3.2. E’ del tutto evidente, conformemente a quanto sostenuto dalle difese comunali, che l’avvenuta trasformazione totale delle aree mediante opere realizzate senza titolo, tra l’altro in area sottoposta a vincolo paesaggistico, veniva ad impedire la richiesta convocazione della conferenza di servizi.
Da un lato, il ruolo della conferenza di servizi è tipicamente autorizzatorio in relazione ad attività da svolgere successivamente.
La conferenza di servizi può accertare simultaneamente la sussistenza dei presupposti per il rilascio dei titoli richiesti, e se del caso anche la modifica dello strumento urbanistico, al fine di prevedere un insediamento produttivo in luogo di una precedente area agricola, ma non può essere convocata per disporre la sanatoria di opere già realizzate.
Infatti, per i principi di tipicità del provvedimento e di legalità, la sanatoria di opere abusive può essere disposta in sede amministrativa solo nei casi previsti dalla legge, e cioè o nei casi di condono straordinario (già disposti in passato con leggi ad tempus, irrilevanti nel presente giudizio), ovvero nei casi in cui vi può essere il cd accertamento di conformità ai sensi dell’art. 36 del testo unico sull’edilizia (Cons. Stato, Sez. V, 2 ottobre 2014, n. 4892).
Da tale articolo, nonché dagli artt. 14 e ss. della L. n. 241 del 1990, nonché dall’art. 167 del Codice n. 42 del 2004 quando siano state poste in essere sine titulo volumetrie su terreni sottoposti a vincolo paesaggistico, si evince il principio generale per il quale non può essere attivato un procedimento di variante urbanistica (anche in sede di conferenza di servizi), al fine di sanare o di consentire la sanatoria di quanto è stato realizzato abusivamente.
Anche l’8 del D.P.R. n. 160 del 2010 ha consentito l’attivazione del relativo procedimento per individuare di aree destinate “all’insediamento” di impianti produttivi (cioè alla realizzazione in loco di nuove opere), ma non anche per disporre la sanatoria di insediamenti già realizzati.

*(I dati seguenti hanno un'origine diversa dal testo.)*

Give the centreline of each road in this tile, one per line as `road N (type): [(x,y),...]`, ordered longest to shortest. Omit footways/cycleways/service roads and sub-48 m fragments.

3.3. Contrariamente a quanto ha rilevato la sentenza impugnata, l’obbligo di indire la conferenza di servizi non è sorto sulla base del precedente giudicato che si è formato tra le parti, con la sentenza del TAR n. 398 del 2013.

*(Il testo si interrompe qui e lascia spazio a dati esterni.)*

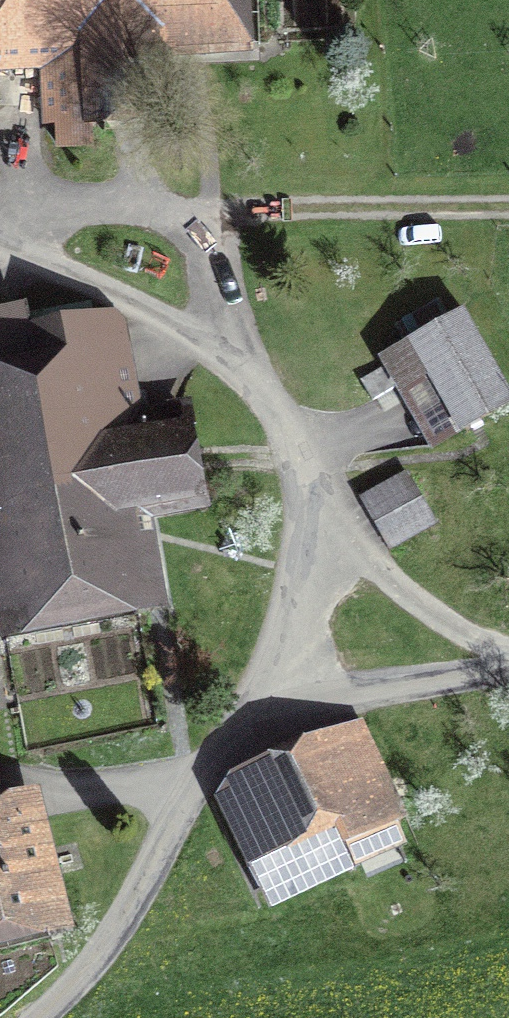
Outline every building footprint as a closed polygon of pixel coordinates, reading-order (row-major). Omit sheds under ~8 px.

Questa, infatti, ha impugnato l’originario diniego perché il Comune aveva errato a respingere la domanda della società appellata, sul rilievo della esistenza di terreni già destinati ad aree industriali, ma non ha precluso che, in sede di esecuzione, fosse verificata la sussistenza dei necessari presupposti per convocare la conferenza.
Tanto meno il TAR, con la sentenza n, 398 del 2013, ha affermato che il Comune avrebbe dovuto considerare irrilevanti gli abusi edilizi posti in essere medio tempore (non rilevando a tal fine se essi siano risalenti ad epoca antecedente o successiva alla pubblicazione della medesima sentenza).
Pertanto, nella sede del rinnovato esame dell’istanza, il Comune ha ben potuto constatare come essa abbia riguardato un’area già trasformata e dunque che l’istanza non era volta a realizzare ex novo opere edilizie, ma in realtà era volta a far adeguare la situazione di fatto a quella di diritto, con l’utilizzazione del procedimento per finalità non previste dalla legge.
4. Per le suesposte considerazioni (che tengono conto delle complessive censure formulate in primo grado), l’appello deve essere accolto, con la conseguente riforma della sentenza impugnata, sicché va respinto il ricorso di primo grado, con i relativi motivi aggiunti.